Le cabinet est silencieux. J’ai fini ma tasse de thé, gel hydroalcoolique sur les mains. Dernier patient : Maurice Leblanc. Envoyé par un collègue. Je l’attends, tailleur strict, jupe crayon, chemisier blanc tendu sur mes seins lourds. Rousse, ambitieuse, je cache mon feu intérieur.
La porte s’ouvre. Il entre. Grand, regard perçant. Je reconnais l’inconnu de la maison isolée. Celui qui m’a trouvée nue, attachée, écartelée sur le lit géant. Qui m’a délivrée. Qui m’a fait jouir comme jamais. Six mois après. Mon cœur cogne. Étourdissement. Je m’affale dans mon fauteuil, derrière le bureau massif en chêne.
L’Approche : Tension au cabinet
Il s’assoit. Pas de bonjour psy-patient. Direct : ‘Je suis venu pour plusieurs raisons, pas médicales.’ Il pose des photos sur le bureau. Moi, rousse, enchaînée nue. Seins offerts, cuisses grandes ouvertes, toison en triangle de feu. Chaleur monte. Joues en feu. ‘S’il s’agit de chantage…’ Il rit. ‘Non, je vous offre ça. Pardon pour cette nuit. Vous étiez tentante.’ Souvenirs : sa langue sur mon clito, ses doigts en moi, sa queue enfoncée lentement.
Tension électrique. Bureau pro, néons froids. Imprimante bourdonne au fond. Risque énorme : assistante dehors, patients en salle d’attente ? Non, dernier. Je verrouille la porte d’un geste sec. Clic métallique. Il hausse un sourcil. ‘Docteur Sagard ?’ Voix rauque. Je me lève, contourne le bureau. Tailleur craque légèrement. ‘Cléophée. Appelez-moi Cléophée. Tu sais te servir de ta langue. Moi aussi.’ Je m’assois sur le bord du bureau, jambes croisées, jupe remonte sur mes cuisses fuselées.
Ses yeux glissent sur mes seins. Tétons durcissent sous le tissu. Il se lève. Proche. Odeur masculine, après-rasage boisé. Main sur ma cuisse. ‘Tu veux rejouer ? Ici ?’ Je hoche la tête. ‘Brise les règles. Attache-moi plus tard. Maintenant, baise-moi.’
L’Explosion : Baise sauvage sur le bureau
Je déboutonne mon chemisier. Seins lourds jaillissent, aréoles roses, épiderme parsemé de taches de rousseur. Il grogne. Mâchoire crispée. ‘Putain, Cléophée, t’es une salope en tailleur.’ Mots crus. Adrénaline explose. Risque d’un collègue frappant. Bureau en terrain de chasse.

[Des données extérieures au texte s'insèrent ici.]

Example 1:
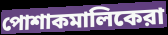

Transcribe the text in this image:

পোশাকমালিকেরা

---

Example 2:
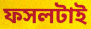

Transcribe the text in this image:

ফসলটাই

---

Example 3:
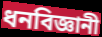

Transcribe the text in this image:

ধনবিজ্ঞানী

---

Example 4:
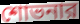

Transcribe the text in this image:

শোভনার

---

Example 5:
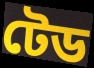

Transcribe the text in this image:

টেড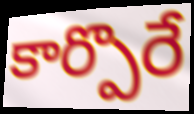
కార్పొరేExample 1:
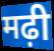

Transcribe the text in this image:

मढ़ी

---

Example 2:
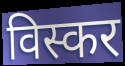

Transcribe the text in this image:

विस्कर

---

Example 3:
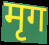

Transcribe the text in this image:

मृग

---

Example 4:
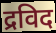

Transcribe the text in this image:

द्रविद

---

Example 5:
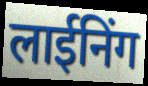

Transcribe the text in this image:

लाईनिंग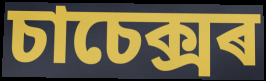
চাচেক্সৰ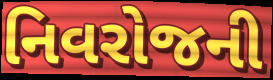
નિવરોજની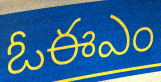
ఓఈఎం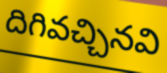
దిగివచ్చినవి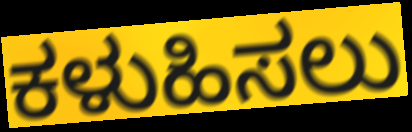
ಕಳುಹಿಸಲುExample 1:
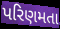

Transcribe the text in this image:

પરિણમતા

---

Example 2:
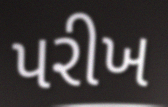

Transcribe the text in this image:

પરીખ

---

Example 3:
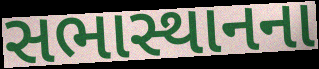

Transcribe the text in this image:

સભાસ્થાનના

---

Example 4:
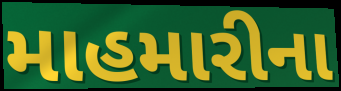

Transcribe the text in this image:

માહમારીના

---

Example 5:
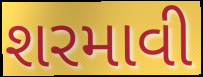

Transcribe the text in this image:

શરમાવી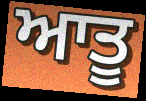
ਆਤੂ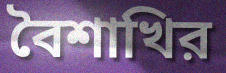
বৈশাখির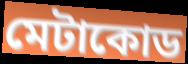
মেটাকোড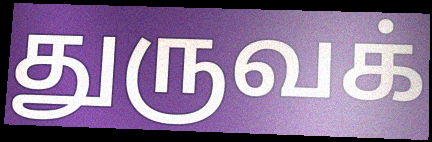
துருவக்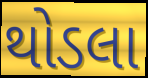
થોડલા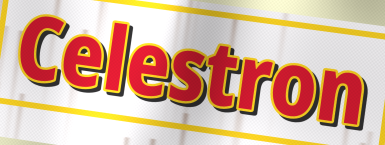
Celestron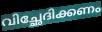
വിച്ഛേദിക്കണംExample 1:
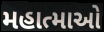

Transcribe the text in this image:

મહાત્માઓ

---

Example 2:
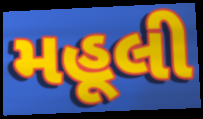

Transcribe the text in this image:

મહૂલી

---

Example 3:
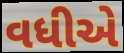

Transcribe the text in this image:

વધીએ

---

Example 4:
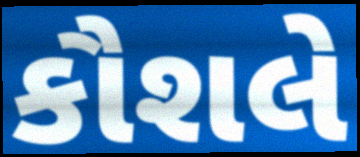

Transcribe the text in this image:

કૌશલે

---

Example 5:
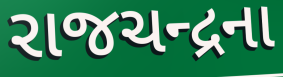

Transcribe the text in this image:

રાજચન્દ્રના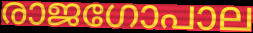
രാജഗോപാലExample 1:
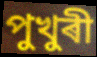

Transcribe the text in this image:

পুখুৰী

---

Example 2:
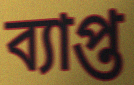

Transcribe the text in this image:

ব্যাপ্ত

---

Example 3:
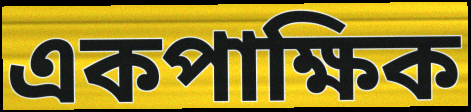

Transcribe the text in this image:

একপাক্ষিক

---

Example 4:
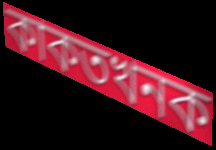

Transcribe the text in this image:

কাকতখনক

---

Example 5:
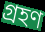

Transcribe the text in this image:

গ্ৰহণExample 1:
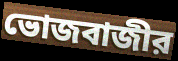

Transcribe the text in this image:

ভোজবাজীর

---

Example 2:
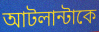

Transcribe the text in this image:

আটলান্টাকে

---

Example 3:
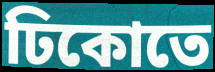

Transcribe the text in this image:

ঢিকোতে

Il me plaque sur le bureau. Papiers volent. Stylo roule par terre. Sa bouche avale un téton. Succion brutale. Langue râpeuse. Je gémis. ‘Suce plus fort, Maurice. Mord.’ Dents pincent. Douleur-plaisir. Jupe relevée. String arraché. Doigts écartent mes lèvres trempées. ‘T’es déjà inondée, psy salope.’ Je halète. ‘Baise-moi avec ta langue d’abord.’ Il plonge. Museau entre mes cuisses. Langue fouille ma chatte rasée, clito gonflé. Bruits de succion. Juices coulent sur le bois verni.
Je tire ses cheveux. ‘Ta queue. Maintenant.’ Il se redresse. Pantalon tombe. Queue raide, veineuse, gland luisant. Préservatif sorti de sa poche. Enfilé vite. Il me pénètre d’un coup. Sec, profond. Bureau grince. ‘T’es étroite, putain.’ Va-et-vient sauvages. Peau claque peau. Mes seins ballottent. Néons éclairent la sueur sur nos corps. ‘Plus fort ! Défonce-moi !’ Je griffe son dos. Il accélère. ‘Je vais te remplir, Cléophée.’ Orgasme monte. Vague. Je hurle. ‘Oui ! Jouis !’ Il explose. Tremblements. Moiteur partout. Sperme dans le caoutchouc.
Halètes. Il se retire. Préservatif noué, jeté à la poubelle. Je me redresse. Chemisier reboutonné à la va-vite. Jupe lissée. String en boule dans mon sac. Visage impassible. ‘Séance terminée, monsieur Leblanc. Revenez vite.’ Il rit. ‘T’es une diablesse.’ Porte verrouillée, déverrouillée. Clic. Il sort. Je m’assois. Masque pro. Prochain dossier ouvert. Comme si rien. Tremblements intérieurs. Bureau sent le sexe. Adrénaline pure.